The artist’s rendering of Mumbai as a city overtaken by success and marketing, capitalism and economic growth in the extreme provides an understanding as to how there are legislators, leaders and laymen who continue to disregard climate change. The consumer-oriented environment we’ve created and in which we conduct our social, political and financial selves provides an opium-like haze in which we can deny the fact that our natural environment is experiencing radical change. We have become immune to radical change since that is what we consciously implement. So used to our physical environment morphing at a constant pace, the notion that we are unknowingly destroying the natural environment is well below the surface, hidden beneath the billboards advertising mobile technology, delis displaying man-made news on their magazine racks and posters seducing us to a warmer, cleaner and less fast-changing vacation destination.

Ironically, these symptoms of success (radical environmental change and untreated pollution) also foreshadow decline. Jared Diamond, an ecologist and author of “Guns, Germs and Steel”, describes “people inadvertently destroying their environment” and climate change as two primary factors which lead to a culture’s dissolution. When societies build up and quickly gain wealth, as India has done, there should be even more focus on keeping the environment intact. Of course, environmental and climate change are not the only factors or even the most detrimental ones in enabling a society’s decline. However acting in oblivion of the physical environment in which we function allows for unmonitored growth of previously non-existent pathogens and a clouded reliance on natural resources that may one day disappear if we continue to rely on the environment for energy and raw materials.

Another scholar and expert in global health Dr. Hans Rosling concedes that India is successful in establishing vibrant and influential urban centers of economic growth, but economic and social inequalities remain obstacles. He suggests that in order to forge ahead of the West and China, India needs to “create a domestic market, avoid social instability, and make use of the entire capacity of the population” by making “social investments in health, education, infrastructure, and electricity”. However, Rosling doesn’t ignore the serious threat climate change poses to India and its neighbors in ensuring economic and social stability, two factors necessary for India or even China to become the global centers of both power and the markets.
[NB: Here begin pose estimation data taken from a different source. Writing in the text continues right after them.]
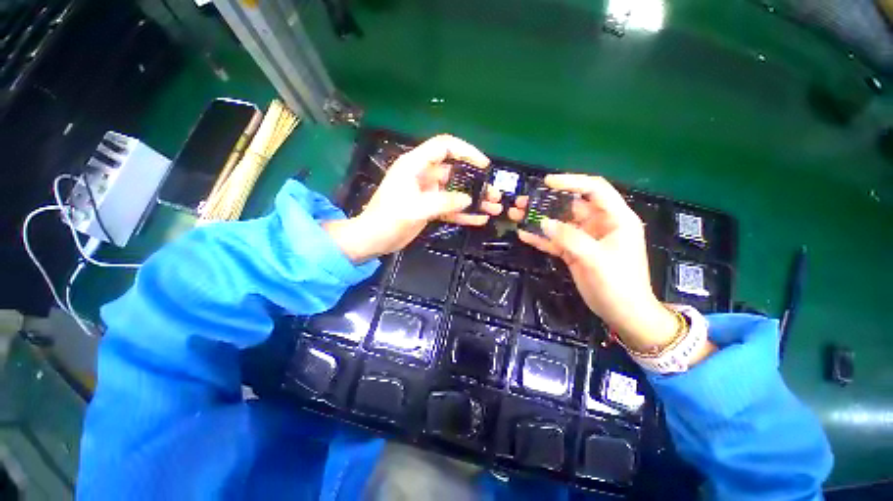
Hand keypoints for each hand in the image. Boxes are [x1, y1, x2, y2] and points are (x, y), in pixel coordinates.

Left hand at [325, 135, 501, 262]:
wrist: (373, 239)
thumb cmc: (388, 219)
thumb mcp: (416, 209)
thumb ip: (444, 202)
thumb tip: (468, 200)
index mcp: (415, 165)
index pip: (444, 147)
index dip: (466, 151)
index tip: (484, 165)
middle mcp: (423, 175)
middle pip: (455, 172)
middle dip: (476, 182)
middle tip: (494, 194)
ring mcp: (427, 193)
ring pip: (455, 192)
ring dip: (474, 199)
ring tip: (494, 208)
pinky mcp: (429, 208)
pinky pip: (450, 207)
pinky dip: (464, 213)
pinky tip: (480, 219)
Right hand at [508, 174, 678, 351]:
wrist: (622, 313)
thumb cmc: (619, 283)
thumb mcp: (596, 258)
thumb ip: (570, 238)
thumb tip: (543, 222)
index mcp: (615, 218)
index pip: (594, 189)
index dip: (571, 181)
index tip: (547, 182)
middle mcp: (599, 224)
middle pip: (570, 205)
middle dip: (546, 202)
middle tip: (522, 201)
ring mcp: (584, 239)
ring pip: (559, 223)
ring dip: (538, 219)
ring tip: (516, 214)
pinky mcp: (573, 252)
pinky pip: (554, 241)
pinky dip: (540, 238)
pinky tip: (523, 234)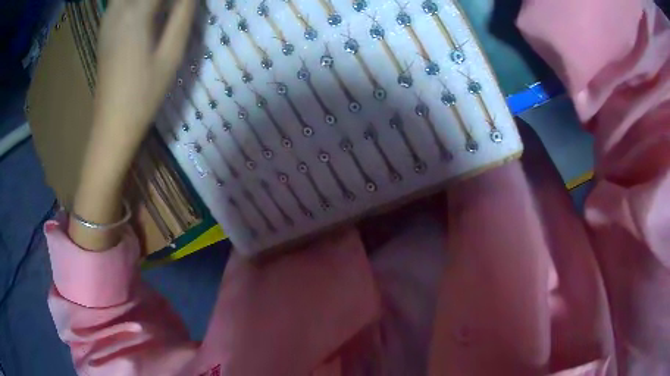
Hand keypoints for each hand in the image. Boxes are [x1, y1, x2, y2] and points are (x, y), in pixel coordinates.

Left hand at [70, 0, 194, 250]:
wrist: (112, 126)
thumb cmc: (144, 95)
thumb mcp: (171, 54)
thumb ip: (183, 14)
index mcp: (136, 14)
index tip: (189, 2)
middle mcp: (118, 11)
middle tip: (175, 5)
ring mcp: (107, 22)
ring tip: (162, 8)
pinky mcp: (104, 32)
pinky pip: (119, 3)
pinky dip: (133, 2)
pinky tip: (147, 11)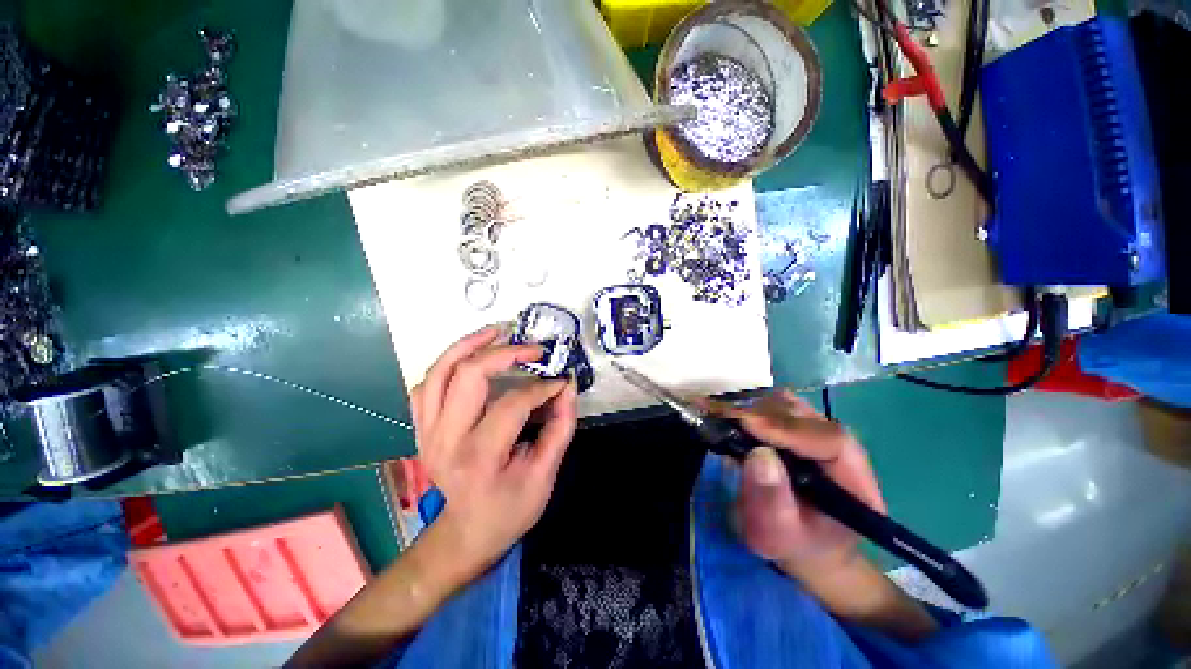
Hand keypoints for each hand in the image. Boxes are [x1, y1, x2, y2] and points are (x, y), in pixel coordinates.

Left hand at [410, 326, 577, 581]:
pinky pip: (426, 386)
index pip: (512, 404)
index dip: (541, 386)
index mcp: (480, 457)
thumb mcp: (546, 474)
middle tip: (531, 348)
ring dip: (468, 346)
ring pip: (439, 373)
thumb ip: (561, 426)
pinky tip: (469, 358)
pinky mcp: (422, 429)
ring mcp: (427, 433)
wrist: (467, 533)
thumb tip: (567, 386)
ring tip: (496, 331)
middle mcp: (446, 440)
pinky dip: (447, 365)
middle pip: (467, 377)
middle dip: (504, 353)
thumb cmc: (510, 509)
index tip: (560, 380)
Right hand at [707, 390, 885, 575]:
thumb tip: (758, 454)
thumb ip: (773, 501)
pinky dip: (749, 407)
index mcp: (853, 480)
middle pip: (805, 416)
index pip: (830, 440)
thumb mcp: (781, 535)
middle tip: (721, 414)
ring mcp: (817, 433)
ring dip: (752, 407)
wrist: (804, 543)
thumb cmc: (795, 544)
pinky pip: (774, 408)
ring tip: (720, 412)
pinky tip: (727, 413)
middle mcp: (839, 447)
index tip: (747, 424)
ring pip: (788, 406)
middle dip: (761, 413)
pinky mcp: (797, 428)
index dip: (788, 429)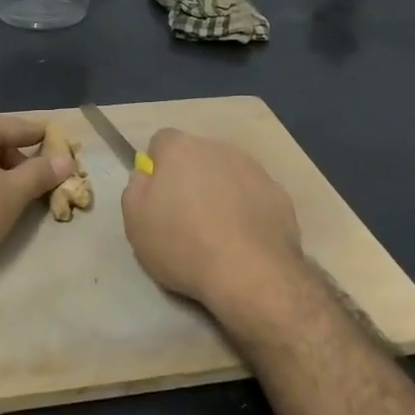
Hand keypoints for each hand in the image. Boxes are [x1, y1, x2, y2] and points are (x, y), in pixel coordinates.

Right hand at [122, 129, 301, 311]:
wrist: (250, 273)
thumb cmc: (183, 244)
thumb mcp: (135, 220)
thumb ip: (136, 187)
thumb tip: (147, 174)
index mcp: (181, 149)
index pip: (162, 141)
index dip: (158, 166)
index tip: (158, 196)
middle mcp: (218, 148)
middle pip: (198, 156)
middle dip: (191, 177)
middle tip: (186, 216)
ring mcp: (254, 169)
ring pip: (229, 173)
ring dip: (221, 192)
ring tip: (218, 232)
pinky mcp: (279, 194)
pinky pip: (254, 195)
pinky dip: (247, 210)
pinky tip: (244, 240)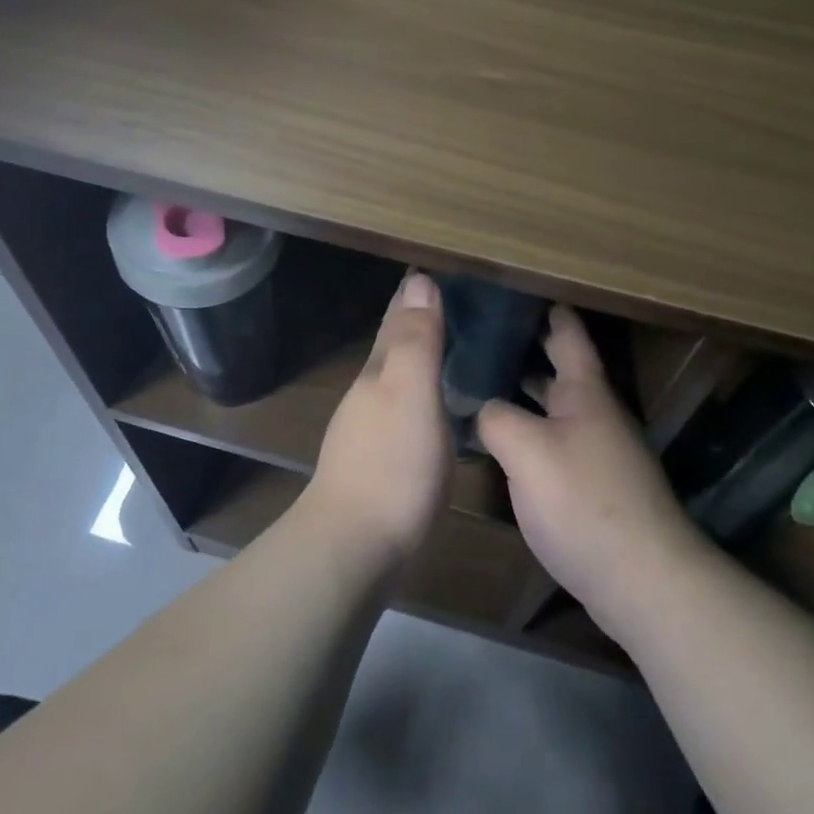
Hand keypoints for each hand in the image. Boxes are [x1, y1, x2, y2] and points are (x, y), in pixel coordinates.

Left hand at [305, 272, 452, 564]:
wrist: (356, 545)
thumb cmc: (391, 463)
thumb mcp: (410, 392)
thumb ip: (415, 340)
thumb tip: (419, 279)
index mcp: (379, 371)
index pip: (397, 318)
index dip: (415, 292)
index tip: (439, 268)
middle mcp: (371, 393)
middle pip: (395, 345)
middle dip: (418, 320)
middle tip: (456, 301)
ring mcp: (371, 429)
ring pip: (399, 378)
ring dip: (421, 358)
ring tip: (454, 346)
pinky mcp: (382, 462)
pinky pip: (407, 411)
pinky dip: (424, 395)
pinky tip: (440, 407)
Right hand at [478, 307, 707, 644]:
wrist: (642, 578)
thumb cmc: (583, 500)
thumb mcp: (526, 450)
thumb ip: (494, 417)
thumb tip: (478, 406)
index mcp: (585, 391)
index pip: (567, 331)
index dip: (545, 307)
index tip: (515, 287)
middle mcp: (595, 412)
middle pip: (558, 367)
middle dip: (524, 347)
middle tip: (479, 333)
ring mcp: (597, 450)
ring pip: (553, 407)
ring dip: (522, 392)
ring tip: (478, 380)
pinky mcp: (593, 484)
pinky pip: (554, 441)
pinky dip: (527, 429)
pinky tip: (499, 440)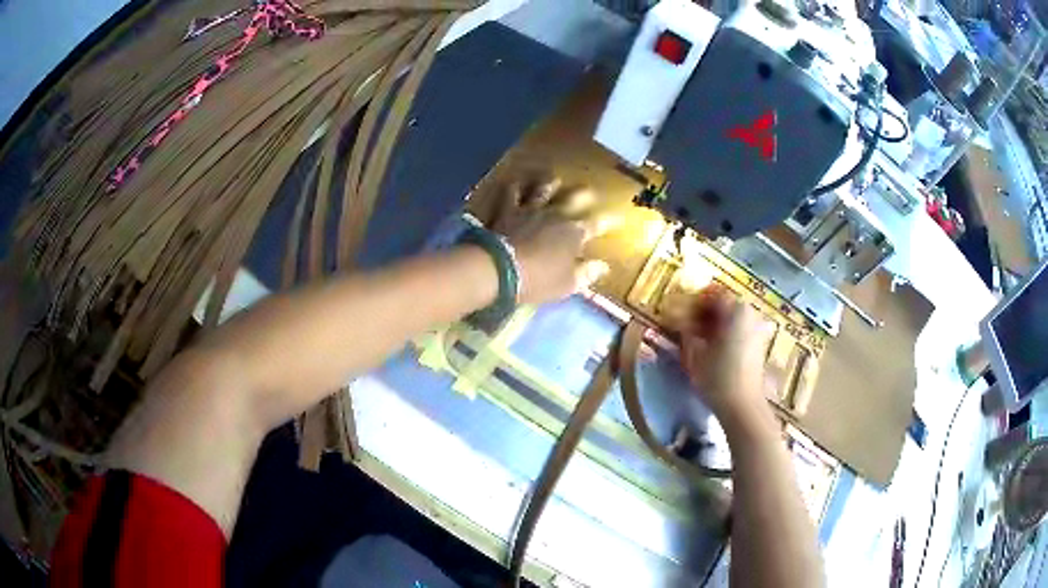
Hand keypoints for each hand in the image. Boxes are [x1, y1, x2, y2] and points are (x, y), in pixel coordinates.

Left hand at [488, 174, 614, 305]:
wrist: (500, 269)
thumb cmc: (539, 280)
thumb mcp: (568, 284)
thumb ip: (587, 273)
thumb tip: (604, 266)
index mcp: (575, 233)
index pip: (599, 224)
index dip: (610, 220)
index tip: (619, 218)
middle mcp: (556, 214)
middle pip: (574, 198)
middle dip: (585, 194)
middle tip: (590, 191)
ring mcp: (531, 209)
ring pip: (544, 189)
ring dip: (551, 183)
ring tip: (555, 178)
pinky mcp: (508, 210)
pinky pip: (512, 193)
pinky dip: (515, 187)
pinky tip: (516, 182)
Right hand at [680, 285, 775, 433]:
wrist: (743, 407)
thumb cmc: (717, 377)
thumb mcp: (694, 354)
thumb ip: (686, 332)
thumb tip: (680, 322)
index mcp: (735, 309)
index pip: (712, 293)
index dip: (694, 301)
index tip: (679, 312)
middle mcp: (750, 314)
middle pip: (724, 304)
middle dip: (705, 312)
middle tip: (686, 325)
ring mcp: (757, 329)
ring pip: (732, 317)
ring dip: (715, 324)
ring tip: (698, 339)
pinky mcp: (758, 344)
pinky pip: (739, 329)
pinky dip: (725, 333)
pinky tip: (712, 349)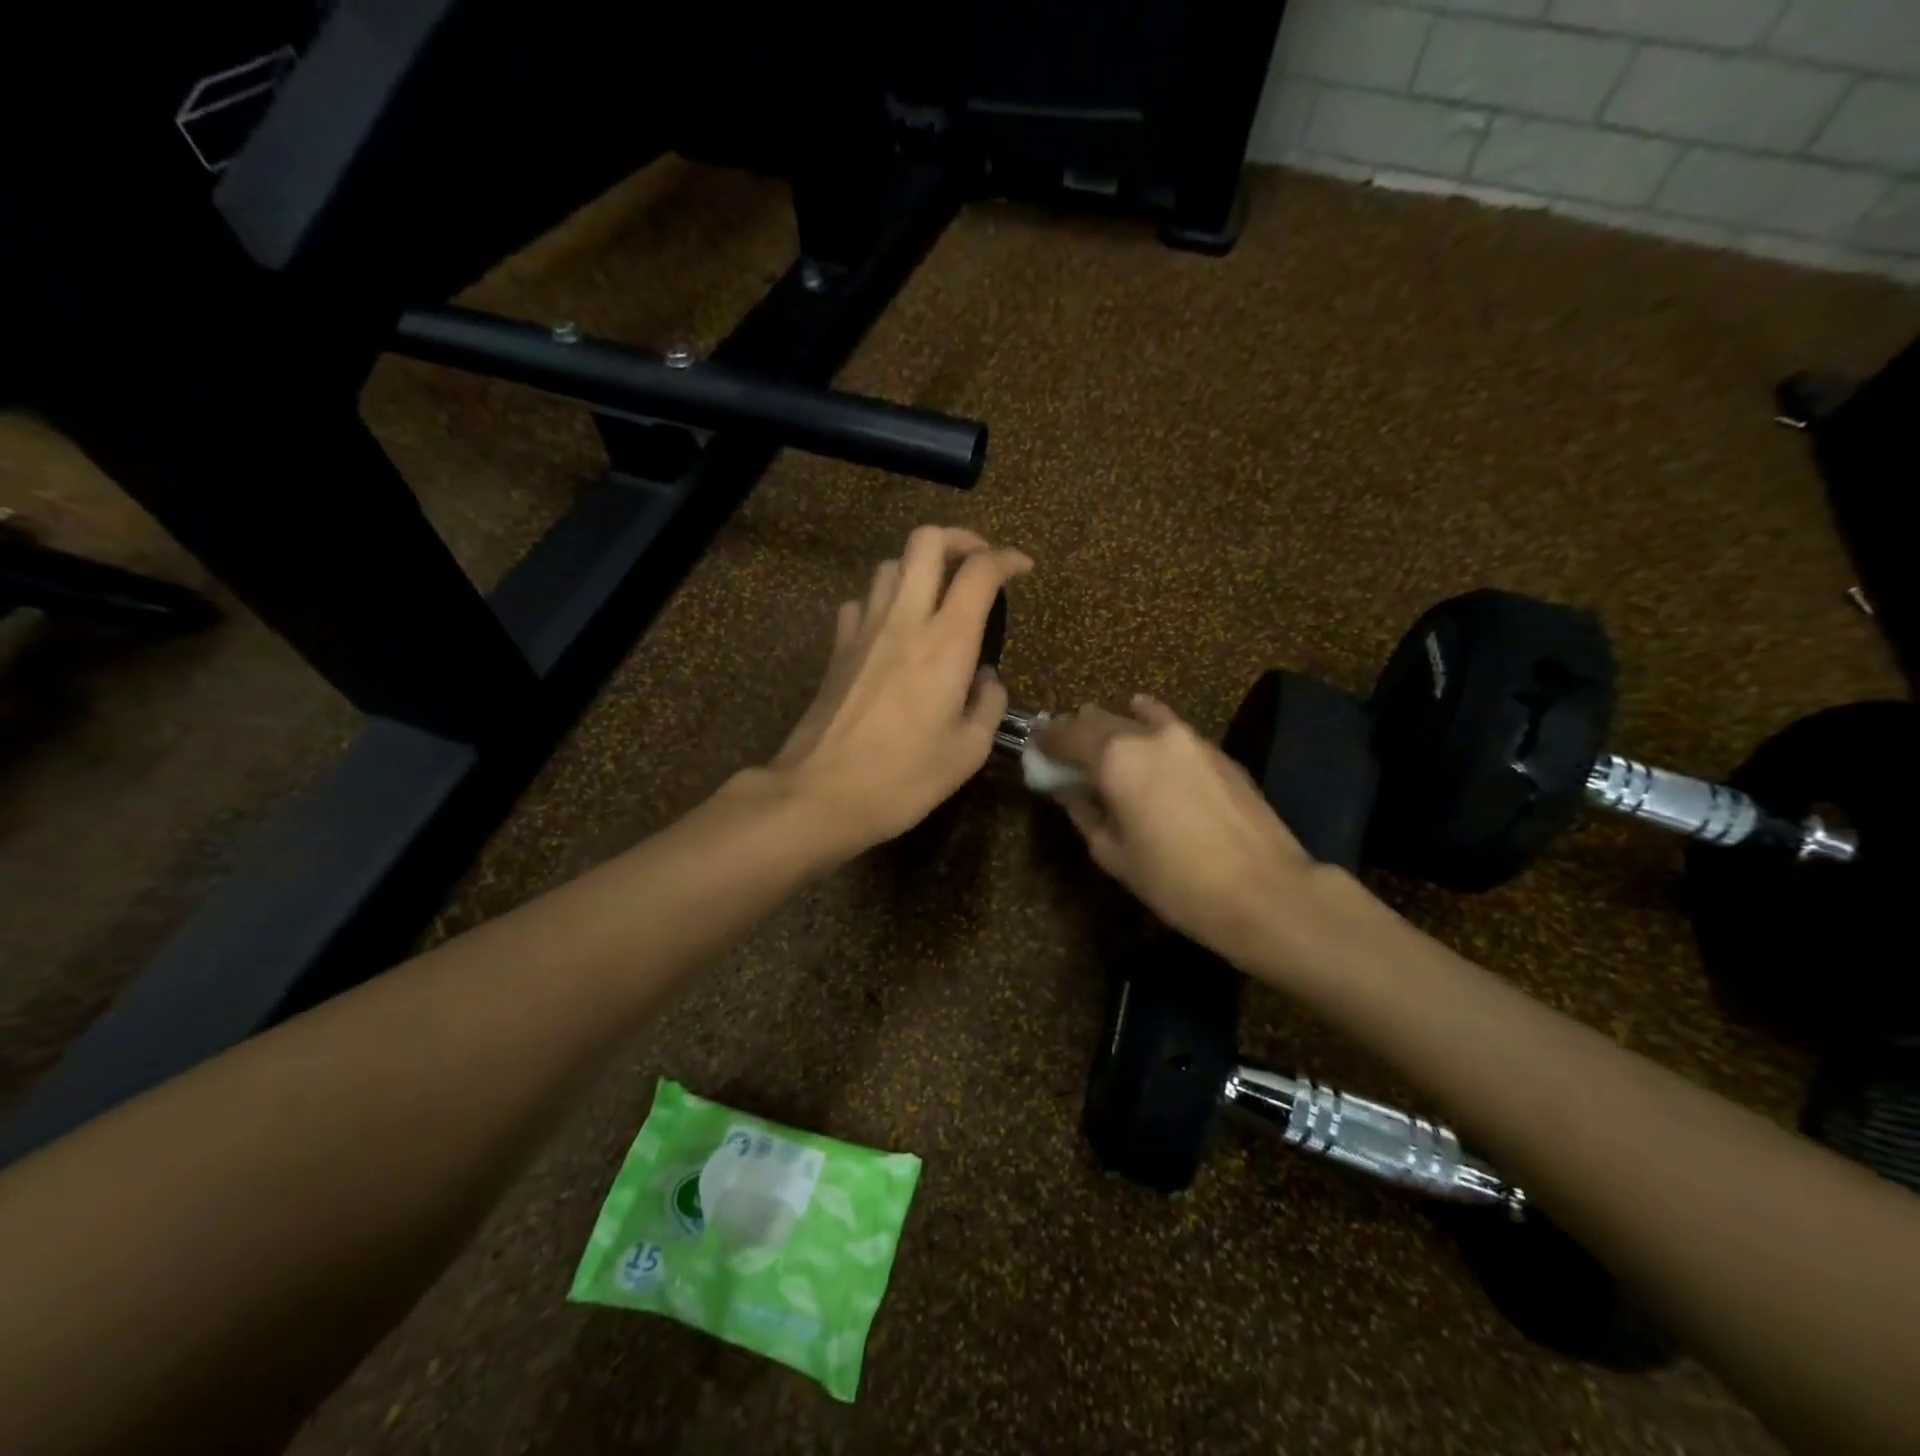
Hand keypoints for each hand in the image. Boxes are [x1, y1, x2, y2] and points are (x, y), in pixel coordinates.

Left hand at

He invites India and China to forge a partnership around establishing a global climate policy.

The environmental chaos I witnessed in India and which Kallat immortalizes in his photographs gives insight into the modern invention, the megalopolis. These megalopolis environments are cropping up all over the world in countries like India and China but also in Africa and the rest of the developing world. It’s no sheer coincidence that the megalopolis is a phenomenon characteristic of the quickly growing, newfound markets. Local and global companies alike are feasting on the natural resources and raw materials which flourishing economies such as India and China offer and benefitting from the consumer markets they breed, enough so to ignore the perils of climate change and the effects of accelerated growth on the environment, leaving it to the laymen to see the forest for the trees.